I noticed, after searching for patterns in sums and groupings with the ambiguous subset-pairs, that there were many figurate numbers and sums of figurate numbers. The general algorithm I found was, for each subset size s from 2 to T/2, the values followed a figurate pattern scaling with T. The first combination represents a multiplier that is the sum of the s-1 terms of the s-figurate numbers. Then, the second combination is a sum of the (s+2)-figurate numbers. $$f(T) = \sum_{s=2}^{\lfloor\frac{T}{2}\rfloor}{2s-1 \choose s-2}{T \choose T-2s}$$ That's some background, but there may yet be an optimization that I haven't seen or simply don't know about. However, this is the closest I've gotten after eliminating many computational loops, so I want to exhaust this line of thinking first. Are there any more efficient ways to reduce this? I understand that $T!$ can come out of the right combination, and that $2s!$ and $(2s-1)!$ can also simplify after applying the nCr factorial equation. But after that, I'm left with something like this: $$f(T) = \frac{T!}{2}\sum_{s=2}^{\lfloor\frac{T}{2}\rfloor}\frac{1}{s^2(s^2-1)((s-2)!)^2(T-2s)!}$$

This has not changed the efficiency of the algorithm, so I either need help on the algebra or a different approach. How can I generalize some more of the repeated factorials do I'm not doing them T/2 times? I'm just not sure how to deal with the denominator here.

Edit: Somebody pointed out to me this https://oeis.org/A304011 Which is pretty much the solution, but they are still using a recursive relationship, albeit much less computationally intense than mine. I hate to have the answer in my hand like this, so I guess I wonder how they derived it.

Answer 1

$$A_s={2s-1 \choose s-2}{T \choose T-2s}$$ $$A_s=\frac{\Gamma (T+1)}{2}\frac{1}{s\, \Gamma (s-1)\, \Gamma (s+2)\, \Gamma (T+1-2s)}$$ For the summation, I do not see how you could avoid Gaussian hypergeometric functions.

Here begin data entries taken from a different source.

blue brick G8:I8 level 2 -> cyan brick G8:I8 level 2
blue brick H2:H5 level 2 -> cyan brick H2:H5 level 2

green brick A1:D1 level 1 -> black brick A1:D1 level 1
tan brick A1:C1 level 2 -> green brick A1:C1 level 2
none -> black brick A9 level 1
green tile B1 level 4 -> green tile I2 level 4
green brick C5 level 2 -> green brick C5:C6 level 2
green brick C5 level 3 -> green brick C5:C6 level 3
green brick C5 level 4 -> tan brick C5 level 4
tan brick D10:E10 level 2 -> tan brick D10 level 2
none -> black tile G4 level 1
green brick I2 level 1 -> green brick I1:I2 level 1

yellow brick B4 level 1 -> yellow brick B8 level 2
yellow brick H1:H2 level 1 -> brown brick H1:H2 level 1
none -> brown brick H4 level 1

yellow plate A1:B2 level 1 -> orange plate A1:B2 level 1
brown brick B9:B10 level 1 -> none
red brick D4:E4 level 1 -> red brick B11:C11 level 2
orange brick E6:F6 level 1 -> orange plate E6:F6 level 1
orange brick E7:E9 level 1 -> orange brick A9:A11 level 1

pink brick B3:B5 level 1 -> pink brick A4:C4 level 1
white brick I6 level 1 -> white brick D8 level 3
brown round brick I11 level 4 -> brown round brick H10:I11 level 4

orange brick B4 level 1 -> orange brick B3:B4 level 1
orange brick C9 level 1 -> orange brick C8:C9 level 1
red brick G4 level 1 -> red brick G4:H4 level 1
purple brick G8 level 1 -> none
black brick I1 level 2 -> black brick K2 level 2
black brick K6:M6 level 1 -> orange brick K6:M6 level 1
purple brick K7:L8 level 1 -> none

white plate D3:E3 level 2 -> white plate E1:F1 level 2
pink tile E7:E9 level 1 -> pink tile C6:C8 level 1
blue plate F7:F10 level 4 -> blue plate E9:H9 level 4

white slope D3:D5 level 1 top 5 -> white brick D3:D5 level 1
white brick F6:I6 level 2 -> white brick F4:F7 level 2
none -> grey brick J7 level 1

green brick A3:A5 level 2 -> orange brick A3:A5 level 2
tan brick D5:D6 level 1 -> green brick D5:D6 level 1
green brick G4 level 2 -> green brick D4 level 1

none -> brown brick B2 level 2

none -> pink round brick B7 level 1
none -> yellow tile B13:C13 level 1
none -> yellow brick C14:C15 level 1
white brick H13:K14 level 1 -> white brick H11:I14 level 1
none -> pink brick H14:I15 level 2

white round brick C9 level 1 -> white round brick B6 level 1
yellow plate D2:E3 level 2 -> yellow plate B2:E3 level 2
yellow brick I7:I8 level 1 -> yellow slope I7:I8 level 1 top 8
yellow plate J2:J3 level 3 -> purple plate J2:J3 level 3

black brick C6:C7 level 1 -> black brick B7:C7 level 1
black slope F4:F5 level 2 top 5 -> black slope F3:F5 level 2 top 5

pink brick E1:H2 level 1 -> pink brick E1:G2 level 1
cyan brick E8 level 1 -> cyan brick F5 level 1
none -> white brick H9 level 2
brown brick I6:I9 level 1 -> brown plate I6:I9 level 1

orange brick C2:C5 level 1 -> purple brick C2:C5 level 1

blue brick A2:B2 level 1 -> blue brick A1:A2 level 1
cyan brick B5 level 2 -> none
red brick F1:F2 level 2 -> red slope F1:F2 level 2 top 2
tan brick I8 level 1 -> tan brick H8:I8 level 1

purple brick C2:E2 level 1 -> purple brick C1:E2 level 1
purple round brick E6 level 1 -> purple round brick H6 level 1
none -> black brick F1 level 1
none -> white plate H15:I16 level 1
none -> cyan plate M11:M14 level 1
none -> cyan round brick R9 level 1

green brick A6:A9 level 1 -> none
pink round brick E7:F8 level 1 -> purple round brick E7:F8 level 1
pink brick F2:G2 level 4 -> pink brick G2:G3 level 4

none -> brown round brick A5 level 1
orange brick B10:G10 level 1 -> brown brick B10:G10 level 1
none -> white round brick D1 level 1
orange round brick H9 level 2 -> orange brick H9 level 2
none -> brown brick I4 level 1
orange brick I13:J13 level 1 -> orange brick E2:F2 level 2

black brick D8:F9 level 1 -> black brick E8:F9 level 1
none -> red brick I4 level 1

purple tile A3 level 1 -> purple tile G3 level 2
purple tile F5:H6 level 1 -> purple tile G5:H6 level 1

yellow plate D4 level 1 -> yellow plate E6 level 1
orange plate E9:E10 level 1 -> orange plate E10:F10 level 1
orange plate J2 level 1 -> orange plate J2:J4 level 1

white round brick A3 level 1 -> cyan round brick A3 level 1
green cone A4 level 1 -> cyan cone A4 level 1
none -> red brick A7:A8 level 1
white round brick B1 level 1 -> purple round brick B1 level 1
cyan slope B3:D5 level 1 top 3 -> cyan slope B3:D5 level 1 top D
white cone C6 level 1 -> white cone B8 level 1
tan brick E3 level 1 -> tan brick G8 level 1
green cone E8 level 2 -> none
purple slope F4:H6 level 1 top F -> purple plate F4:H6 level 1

$$f(2T)=\frac{1}{2} \left(1+\, _2F_1\left(-T+\frac{1}{2},-T;1;4\right)-2 \, _2F_1\left(-T+\frac{1}{2},-T;2;4\right)\right)$$

$$f(2T+1)=\frac{1}{2} \left(1+\, _2F_1\left(-T-\frac{1}{2},-T;1;4\right)-2 \, _2F_1\left(-T-\frac{1}{2},-T;2;4\right)\right)$$

$\log(f(2T))$ and $\log(f(2T+1))$ are almost linear functions of $T$ (same slope $\sim 2.187$)